Possibili Conseguenze
Le conseguenze di un eventuale fallimento della transizione democratica in Bielorussia potrebbero essere gravi. La Russia potrebbe aumentare la sua influenza nel paese, portando a una perdita di sovranità e indipendenza per la Bielorussia. Inoltre, la mancanza di democrazia e libertà potrebbe portare a una escalation della violenza e della repressione, con conseguenze negative per la stabilità della regione.
Opinione
È fondamentale che la comunità internazionale continui a sostenere il popolo bielorusso nella sua lotta per la democrazia e la libertà. L’Unione Europea e gli Stati Uniti devono lavorare insieme per promuovere la transizione democratica in Bielorussia e garantire che il paese possa diventare un membro a pieno titolo della comunità internazionale.
Analisi Critica dei Fatti
La situazione in Bielorussia è caratterizzata da una forte repressione della libertà di espressione e di associazione. Il governo di Lukašenko ha arrestato e imprigionato molti oppositori politici, tra cui Sergei Tikhanovski. La comunità internazionale deve continuare a condannare queste azioni e a chiedere il rilascio immediato di tutti i prigionieri politici.
Relazioni con altri fatti
La situazione in Bielorussia è legata a quella di altri paesi della regione, come l’Ucraina e la Russia. La comunità internazionale deve continuare a monitorare la situazione in questi paesi e a lavorare per promuovere la stabilità e la democrazia nella regione.
Contesto storico
La Bielorussia ha una storia complessa e ha subito l’influenza di diverse potenze straniere nel corso dei secoli. La caduta dell’Unione Sovietica ha portato a una nuova era di indipendenza per il paese, ma la transizione democratica è stata difficile e ha incontrato molte sfide.
Fonti
La fonte di questo articolo è EU News. L’articolo originale può essere trovato al seguente link: https://www.eunews.it/2025
📖 Articoli correlati
Nota redazionale:
Tutte le notizie pubblicate da Universal Opus provengono da fonti giornalistiche locali del Paese a cui la notizia si riferisce. Le rielaborazioni sono effettuate al solo scopo di rendere i contenuti più chiari, neutrali e accessibili a un pubblico internazionale, nel rispetto della forma originaria. L’intento è favorire una comprensione diretta e non filtrata degli eventi, così come vengono percepiti e raccontati nei contesti di origine. La categoria dell'articolo indica il pese di provenienza della notizia. Universe Today è un ponte culturale, non una testata.
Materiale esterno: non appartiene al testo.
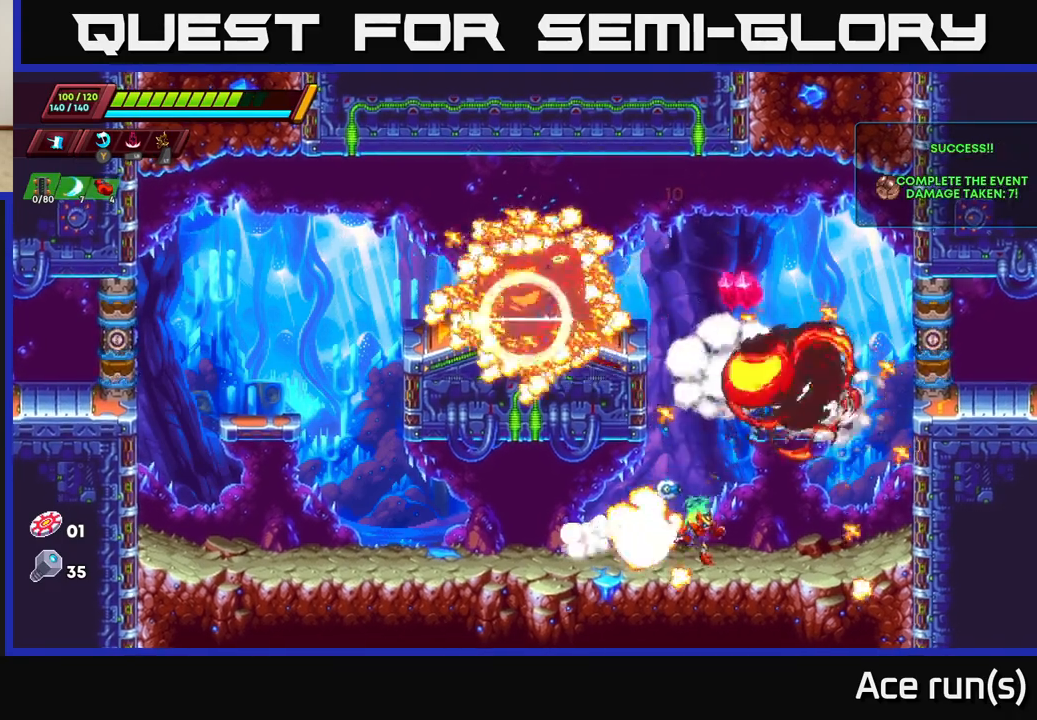
{"buttons": ["R2"], "left_stick": "right", "right_stick": "center", "events": [[33, "A", "down"], [67, "A", "up"], [200, "left_stick", "center"], [333, "left_stick", "right"], [400, "R2", "down"]]}
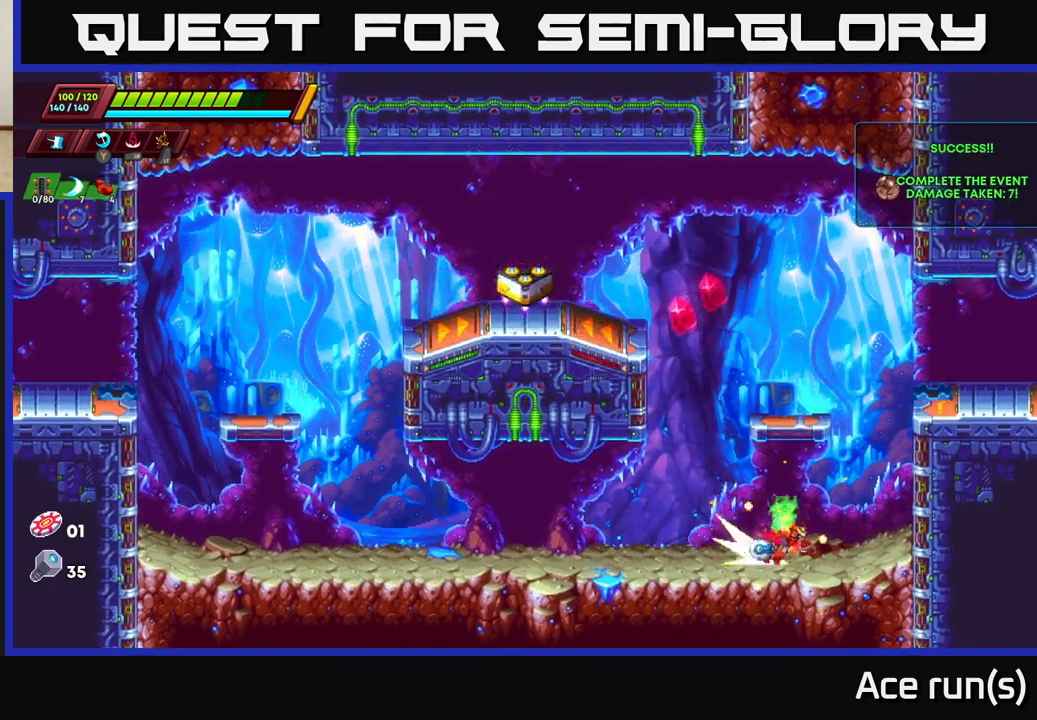
{"buttons": ["A", "R2"], "left_stick": "left", "right_stick": "center", "events": [[67, "A", "down"], [250, "A", "up"], [367, "A", "down"], [383, "left_stick", "left"]]}
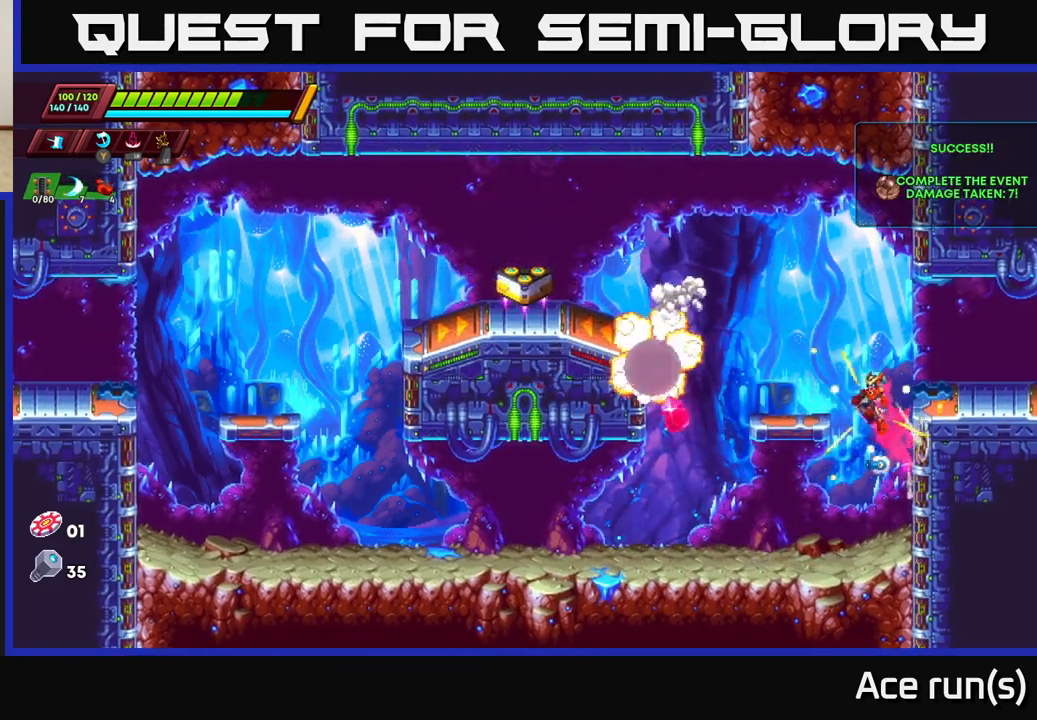
{"buttons": ["A", "R2"], "left_stick": "left", "right_stick": "center", "events": [[17, "A", "up"], [33, "R2", "up"], [317, "R2", "down"], [333, "A", "down"]]}
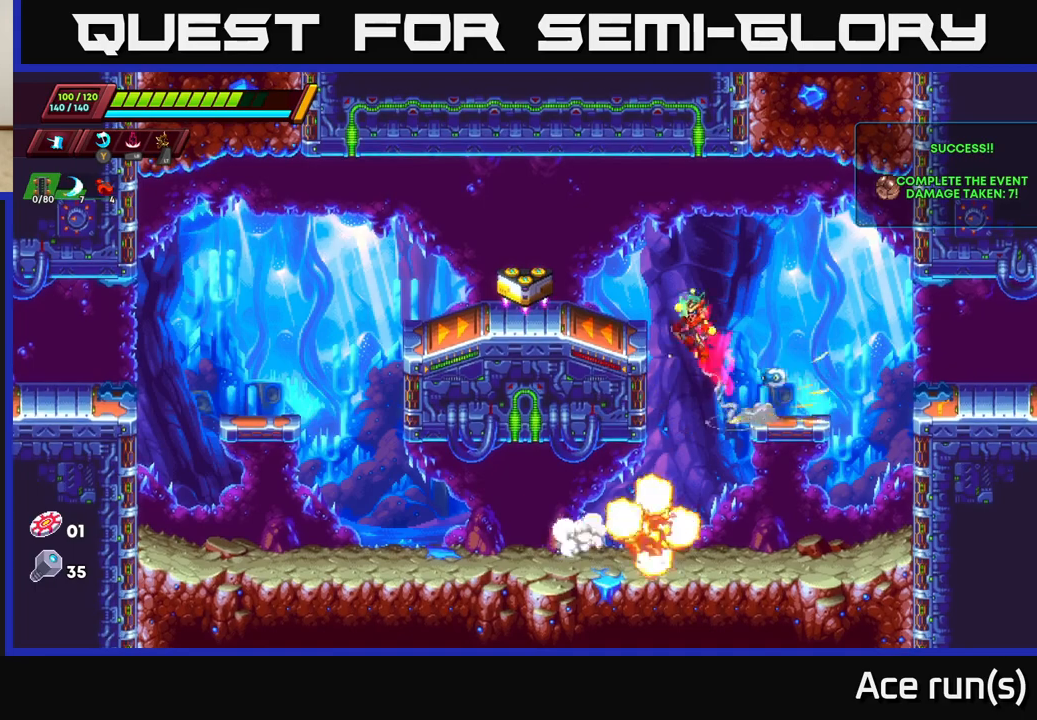
{"buttons": ["B"], "left_stick": "center", "right_stick": "center", "events": [[250, "A", "up"], [350, "R2", "up"], [450, "left_stick", "center"], [467, "B", "down"]]}
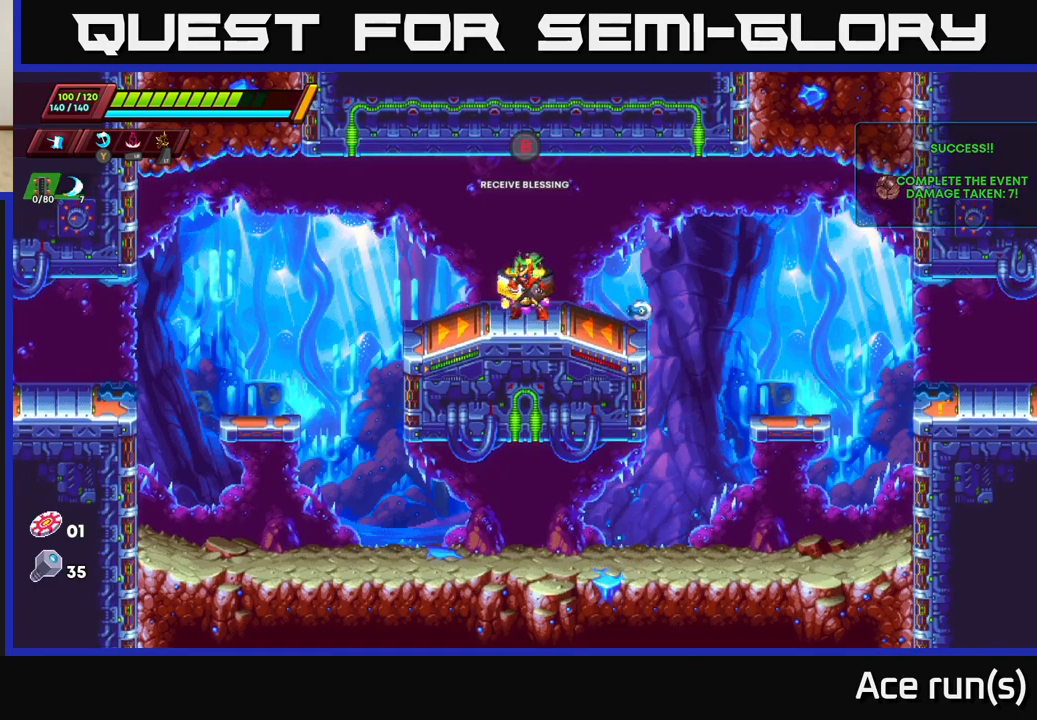
{"buttons": [], "left_stick": "center", "right_stick": "center", "events": [[67, "B", "up"]]}
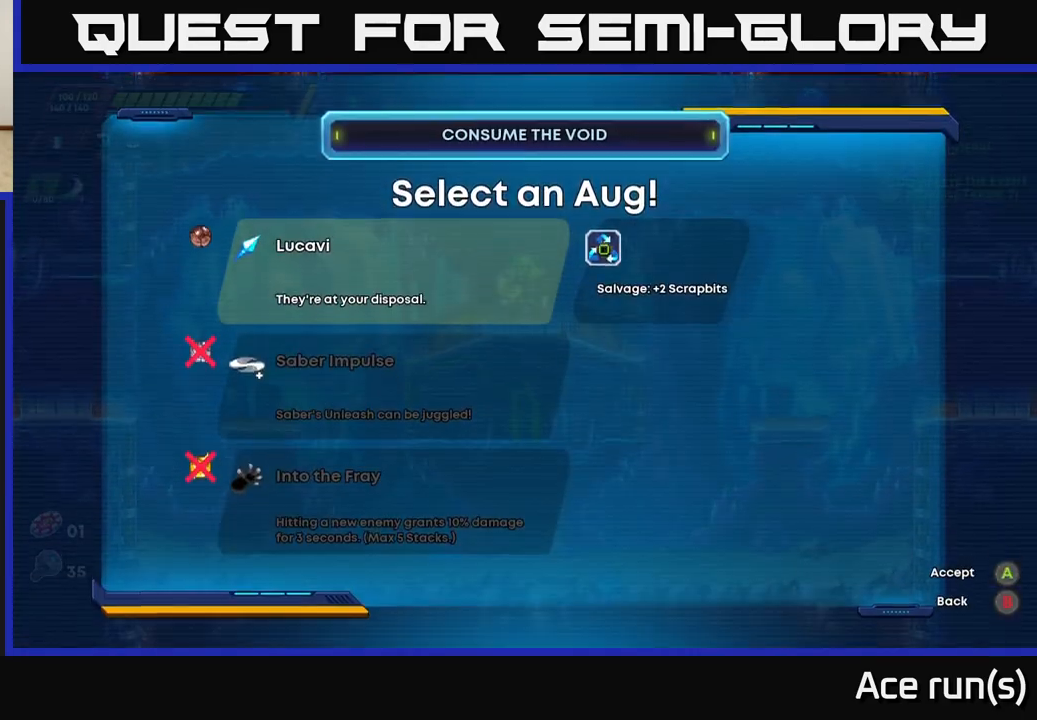
{"buttons": [], "left_stick": "center", "right_stick": "center", "events": []}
Ogni articolo è una rielaborazione di una fonte giornalistica locale: la categoria indica il Paese della fonte, non il luogo dell’evento.
Metodo di rielaborazione basato su: principi di semplicità del buon senso comune, chiarezza, imparzialità, sobrietà e responsabilità giornalistica, come indicato nelle linee guida editoriali di Italfaber.
Le informazioni contenute in questo articolo sono state verificate e validate attraverso fonti affidabili e aggiornate. Tuttavia, è possibile che alcune informazioni non siano state confermate o che ci siano discrepanze tra fonti diverse. In tal caso, si prega di segnalare eventuali errori o inesattezze.
Se sei curioso di sapere secondo quali principi è stata rielaborata questa notizia, leggi la nostra politica editoriale.